Un artículo de Vicente Castro, explorador polar y friend de Ternua. Labrador: una mochila con historia.

Creo que todos hemos tenido alguna vez algo de ropa o material con un significado más allá de su propia función. Un objeto casi “fetiche”, que solo con su nombre o los recuerdos que produce nos transporta allí donde un día soñamos. Yo recuerdo con cariño un piolet “Barracuda” o una bicicleta llamada “FitzRoy”. Pero fue hace poco que cayó en mis manos una mochila de Ternua llamada “Labrador”.

Esta nueva compañera de excursión me ha traído de nuevo, o mas bien “llevado”, a esas tierras del Labrador en las costas atlánticas de Canadá. (Sitúa Labrador en el mapa)

Hace poco que cayó en mis manos una mochila de Ternua llamada “Labrador”.

Labrador, Canadá

La primera vez llegué en uno de esos viajes de cabezota en los que pones el dedo en el mapa lo más lejos que puedes.

Posiblemente, uno de los lugares más solitarios y poco conocidos del norte de América, un territorio que tiene mucho que ver con la marca que la trajo a mis manos, Ternua. Terranova y Labrador, “Ternua” para los primeros en poner su pie en ella, remotas aguas de pesca a la Ballena en el siglo XVI y bien conocidas por los pescadores de Bizkaia.

La primera vez, llegué a ella subido en mi kayak de mar y solo, en uno de esos viajes de cabezota en los que pones el dedo en el mapa lo más lejos que puedes. La segunda a bordo de un velero demasiado pequeño para mares tan grandes.

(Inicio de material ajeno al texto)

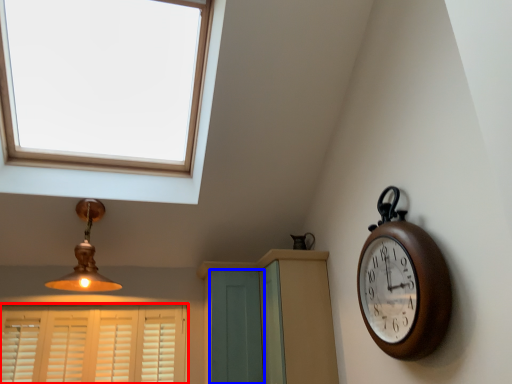
Question: Among these objects, which one is farthest to the camera, window (highlighted by a red box) or screen door (highlighted by a blue box)?

Choices:
 (A) window
 (B) screen door

Answer: (A)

En Montreal conseguí los mejores mapas que pude o que la paciencia me permitió conseguir, puse el kayak en el techo del coche y comencé a devorar kilómetros hacia “Nouvelle Ecosse”. Un ferry me llevó a “Port aux Basques” en Terranova, y este nombre no sería el único que picó mi curiosidad. Después de cruzar esta enorme isla deje el coche para embarcarme en otro barco rumbo hacia el Labrador y un pequeño pueblo llamado “Black Tickle”.

La larga travesía me llevó a un mundo de antes.

“Un mundo de antes”

Por equipaje, un kayak enorme y un montón de bolsas estancas. Los trabajadores del ferry y algunos pasajeros (ningún turista evidentemente) no comprendían muy bien donde iba yo…. La verdad que mirando las olas, la fuerza del viento y algún pedazo de hielo en el mar yo me hacía la misma pregunta.

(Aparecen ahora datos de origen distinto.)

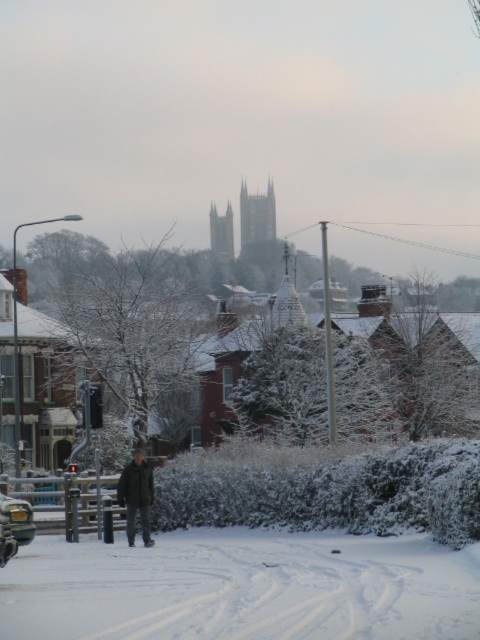
Who is lower down, white powdery snow at lower center or dark brown leather jacket at center?

dark brown leather jacket at center

Is point (391, 554) in front of point (141, 493)?

Yes, it is in front of point (141, 493).

Describe the element at coordinates (241, 586) in the screenshot. This screenshot has height=640, width=480. I see `white powdery snow at lower center` at that location.

Locate an element on the screen. white powdery snow at lower center is located at coordinates (241, 586).

Which is below, white powdery snow at lower center or metallic silver car at lower left?

white powdery snow at lower center

At what (x,y) coordinates should I click in order to perform the action: click on white powdery snow at lower center. Please return your answer as a coordinate pair (x, y). This screenshot has width=480, height=640. Looking at the image, I should click on (241, 586).

Find the location of a particular element. white powdery snow at lower center is located at coordinates (241, 586).

Is the position of dark brown leather jacket at center less distant than that of metallic silver car at lower left?

No, dark brown leather jacket at center is further to the viewer.

Between point (118, 488) and point (12, 531), which one is positioned in front?

Point (12, 531) is in front.

This screenshot has height=640, width=480. What are the coordinates of `dark brown leather jacket at center` in the screenshot? It's located at (136, 496).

La larga travesía me llevó a un mundo de antes, casas de madera torcidas por los vientos, vacías en su mayoría. Habitantes de mirada perdida esperando el próximo barco para emigrar definitivamente. Recuerdos de otra época en la que se salaban toneladas de bacalao o se fundía grasa de ballena. Calderos retorcidos en las playas de roca, anclas y barcas de pesca hundidas en los muelles, trineos para el invierno reposando aún con los troncos para sus chimeneas.

Ni una carretera, ni un aeropuerto en más de 500 km de distancia.

Cada vez que lleno mi mochila de cola de ballena, disfruto leyendo su nombre: “Labrador”.

Alcanzado el estrecho de “Belle Ile”, llegue a playas con restos de tejas y un ballenero construido en Orio que reposa en el fondo de una bahía. Un amigo de allá me enseñó una colección de poleas y clavos que podrían haber salido hace siglos de cualquier forja cerca del Nervion.

Hoy, cada vez que lleno mi mochila de cola de ballena, disfruto leyendo su nombre: “Labrador”.